Curiosa sobre essas manifestações até então por mim desconhecidas, foi com grande satisfação e surpresa que dei de cara com o livro Coreographics Politics de Anthony Shay (2002). Esse livro é uma preciosidade, por abordar as políticas coreográficas responsáveis por imagens equivocadas das manifestações artísticas em diversos países. Assunto vasto, para outros vários artigos. Mas quando fala sobre a dança egípcia masculina, Shay trouxe para a minha vida revelações surpreendentes.
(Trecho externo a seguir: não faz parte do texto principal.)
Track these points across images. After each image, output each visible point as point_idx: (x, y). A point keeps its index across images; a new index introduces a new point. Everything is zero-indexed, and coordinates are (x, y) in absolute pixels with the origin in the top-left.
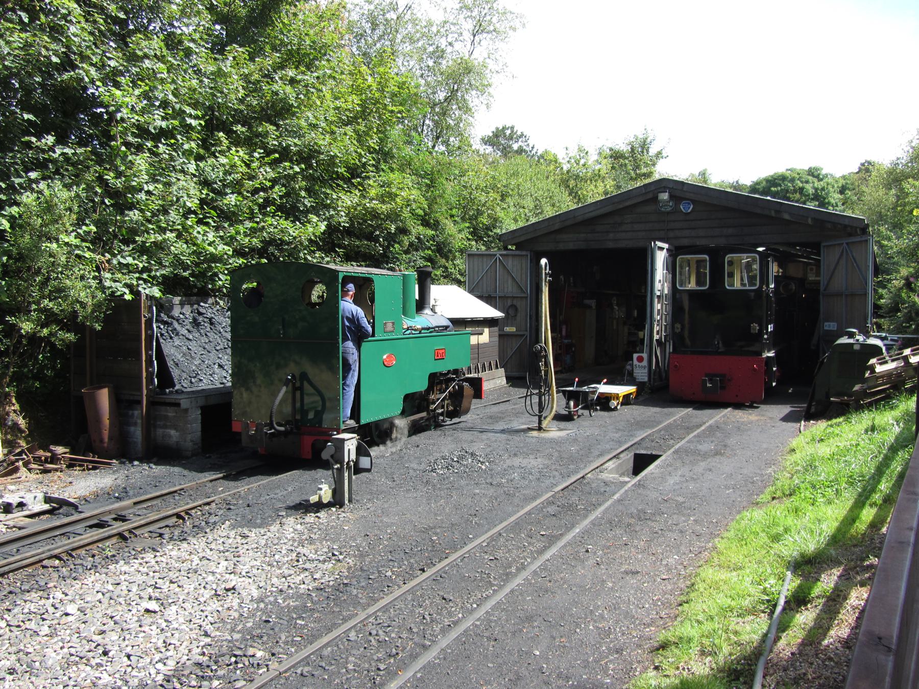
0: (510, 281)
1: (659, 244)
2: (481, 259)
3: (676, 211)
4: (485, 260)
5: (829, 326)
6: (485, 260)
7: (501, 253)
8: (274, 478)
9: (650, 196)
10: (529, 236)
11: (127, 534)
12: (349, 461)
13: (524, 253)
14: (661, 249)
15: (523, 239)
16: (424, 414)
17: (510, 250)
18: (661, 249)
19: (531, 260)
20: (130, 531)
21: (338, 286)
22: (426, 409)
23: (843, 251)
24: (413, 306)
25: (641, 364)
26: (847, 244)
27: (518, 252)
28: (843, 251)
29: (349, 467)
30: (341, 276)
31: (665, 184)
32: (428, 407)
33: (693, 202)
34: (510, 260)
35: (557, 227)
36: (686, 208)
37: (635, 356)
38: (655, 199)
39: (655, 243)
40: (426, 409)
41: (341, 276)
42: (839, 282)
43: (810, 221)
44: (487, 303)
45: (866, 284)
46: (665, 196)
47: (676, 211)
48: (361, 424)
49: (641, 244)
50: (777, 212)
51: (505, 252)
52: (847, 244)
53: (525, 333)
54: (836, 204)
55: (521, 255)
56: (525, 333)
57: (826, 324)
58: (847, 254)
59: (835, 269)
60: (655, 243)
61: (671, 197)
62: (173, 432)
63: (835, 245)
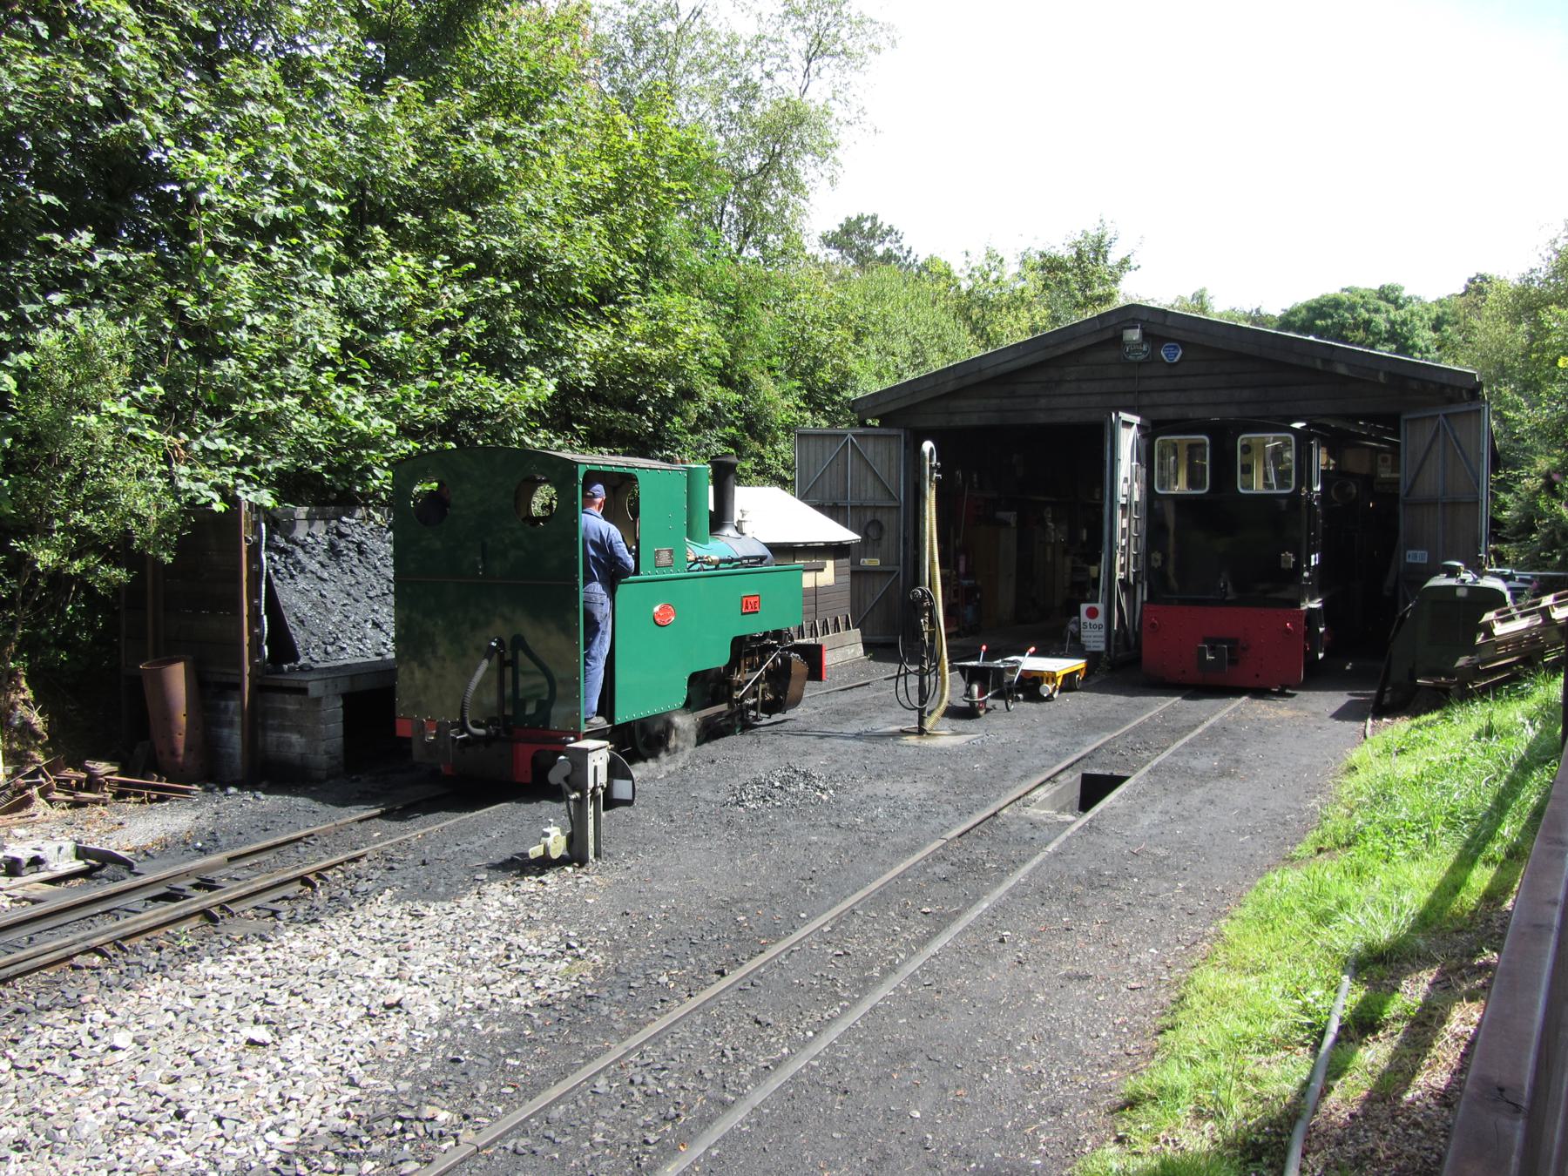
0: (870, 479)
1: (1125, 416)
2: (820, 443)
3: (1153, 360)
4: (828, 443)
5: (1415, 556)
6: (828, 443)
7: (855, 431)
8: (468, 816)
9: (1109, 334)
10: (903, 404)
11: (216, 912)
12: (595, 787)
13: (894, 432)
14: (1128, 424)
15: (892, 407)
16: (723, 707)
17: (870, 426)
18: (1128, 424)
19: (906, 444)
20: (222, 907)
21: (577, 488)
22: (727, 698)
23: (1438, 429)
24: (704, 523)
25: (1093, 622)
26: (1445, 416)
27: (883, 431)
28: (1438, 429)
29: (595, 798)
30: (581, 471)
31: (1134, 314)
32: (730, 694)
33: (1183, 344)
34: (870, 443)
35: (950, 387)
36: (1171, 355)
37: (1084, 607)
38: (1117, 340)
39: (1117, 414)
40: (727, 698)
41: (581, 471)
42: (1431, 482)
43: (1381, 377)
44: (831, 517)
45: (1478, 484)
46: (1134, 335)
47: (1153, 360)
48: (617, 723)
49: (1093, 416)
50: (1326, 361)
51: (861, 431)
52: (1445, 416)
53: (896, 568)
54: (1426, 349)
55: (890, 436)
56: (896, 568)
57: (1409, 552)
58: (1446, 434)
59: (1425, 458)
60: (1117, 414)
61: (1146, 336)
62: (295, 738)
63: (1425, 418)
Quando define o que é a dança do ventre, Anthony Shay afirma que é uma dança solo praticada por homens e mulheres. Mas a performance masculina teria, segundo ele, sido suprimida pela mentalidade colonialista dos britânicos e franceses que dominaram o Egito e desenharam um modelo do que fosse adequado ou inadequado para o cidadão egípcio que pretendesse se "civilizar". Em 1881 e 1882 se instalaram no Egito escolas com o sistema britânico de ensino, onde foram amplamente difundidos textos que continham idéias sobre o atraso, a negligência moral e a indolência dos egípcios. Também enfatizavam a necessidade de se adotar a moral inglesa. Tudo isso foi prontamente absorvido pela população.

Assim, o conhecido coreógrafo Mahmoud Reda desenvolveu estratégias coreográficas que lhe renderam suporte financeiro e apoio governamental, tendo como primeira grande mudança artística em sua companhia a proibição da dança do ventre masculina. Essa proibição, segundo Shay, seguiu as recomendações governamentais sobre quais seriam "os movimentos apropriados ou não para o corpo masculino (inglês, e agora egípcio)" (p. 148).

E então, numa atitude parecida com a da minha professora de dança do ventre, o tal coreógrafo pareceu dizer que homem não tem ventre. Ou pior ainda, Mahmoud Reda amputou o ventre dos homens egípcios, roubou-lhes o direito de dançar daquela forma. Mas graças aos deuses, essas mudanças oficiais não conseguem apagar a força vital da corporalidade humana. E, como ocorre em grandes manifestações de resistência, eles continuam a vibrar, ondular, seduzir e encantar com seus ventres masculinos.